When we think of the 1970s, flared jeans, Abba and the decade that brought us Grease come to mind, but when it comes to school lunches, some of the most popular school lunch options include; fish and chips, liver with mashed potatoes, ice cream with jelly, jam roly-poly with custard and rice pudding.

The rise in takeaway options during this decade saw items such as fish and chips added to school menus and becoming more accessible for all, however, processed food in school was still in its infancy during this era, leaving room for hearty meals cooked from scratch.

1980s

1980s

Image credit: Teaching Abroad

The 80s saw huge changes to the school lunch menu, many of which weren’t so welcome. During this decade, Prime Minister Margaret Thatcher ended entitlement for free school meals for thousands of families across the UK, leading to a significant drop in the quality and nutritional value of lunches. The 1980 Education Act abolished the minimum nutritional standards for school meals and removed the statutory obligation on LEAs to provide a meals service, requiring them to only provide food for children of families on a supplementary benefit or family income supplement who were eligible for free meals.

This meant that lunches consisting of British-grown greens and potatoes were placed with cheaper options such as potato smilies, chocolate cake and custard-filled desserts, with only the mere hint of anything green in the mains. Perhaps due to a drop in quality of school lunch options, the 80s saw a drastic rise in the popularity of packed lunches, brought in the classic retro-style lunchboxes. 

1990s

Pizza

Some consider the 90s as the decade that junk food has its time to shine before a particular chef intervened in the following decade and increased the quality of food served in school canteens. Ask any adult who attended school in the 90s what their favourite lunch options were and we’re sure turkey twizzlers, pink custard, rectangular pizzas and jam roly-polys would be thrown into the mix. Whilst options such as pizza and jam roly-polys remain on today’s menus, it’s safe to say that turkey twizzlers remain a thing of the past.  

2000s

2000s

Image credit: Teaching Abroad

During the noughties, health and nutrition became crucial in the school dining hall, thanks to chef Jamie Oliver. Jamie sought to increase the standards of school meals served after recognising the lack of adequate guidelines in place, especially concerning the level of saturated fat, salt and sugar present in many of the highly processed foods served.

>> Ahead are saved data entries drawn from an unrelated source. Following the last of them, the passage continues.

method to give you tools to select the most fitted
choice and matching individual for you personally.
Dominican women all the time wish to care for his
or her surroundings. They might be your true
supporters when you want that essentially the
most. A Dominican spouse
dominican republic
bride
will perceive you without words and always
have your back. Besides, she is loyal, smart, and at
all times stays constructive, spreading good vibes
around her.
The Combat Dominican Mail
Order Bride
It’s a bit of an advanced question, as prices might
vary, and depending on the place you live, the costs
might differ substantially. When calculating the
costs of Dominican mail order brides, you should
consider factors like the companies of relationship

Jamie’s Feed me Better campaign, as well as his TV show Jamie’s School Dinners, saw him trying to educate and persuade children to opt for the healthier lunch options and allowed him to advise schools and parents on how to provide healthier meals. As a result, turkey twizzlers and pizzas were replaced with options such as fish curry, bean wraps and nutritious pasta dishes and salads, focusing on delivering healthy, yet delicious meals. 

2010s

jacket-potato-P7NGWHB

With stricter guidelines in place that limit the number of processed foods served each week and to ensure a minimum amount of fruits and vegetables are present in each meal, the latest decade has seen a drastic increase in the quality of food served in schools, with a variety of nutrient-dense, healthy options available every day.

Technology has also had a big impact on food choices, with pre-ordering software allowing pupils to order their favourite food in advance ready to pick up at lunchtime, reducing queueing time and reducing the risk of pupils missing out on their favourite food. With various dietary requirement catered to, options today include tuna pasta bake, lasagne, veggie nuggets, mac and cheese, chocolate beetroot brownie, but with old British classics such as jacket potatoes, jam roly-poly and fish and chips remaining.

It’s obvious to see how much school lunch options have improved over the past 50 years, with a dramatic shift away from processed and cheap foods over the past 20 years to focusing on providing healthy options that meet the relevant nutritional requirements and with a better understanding of how a healthy diet positively impacts the way children learn. However, as information on nutrition and food is ever-changing, we’re sure school lunches will continue to see many changes over the next 50 years, but the question remains…do we miss turkey twizzlers?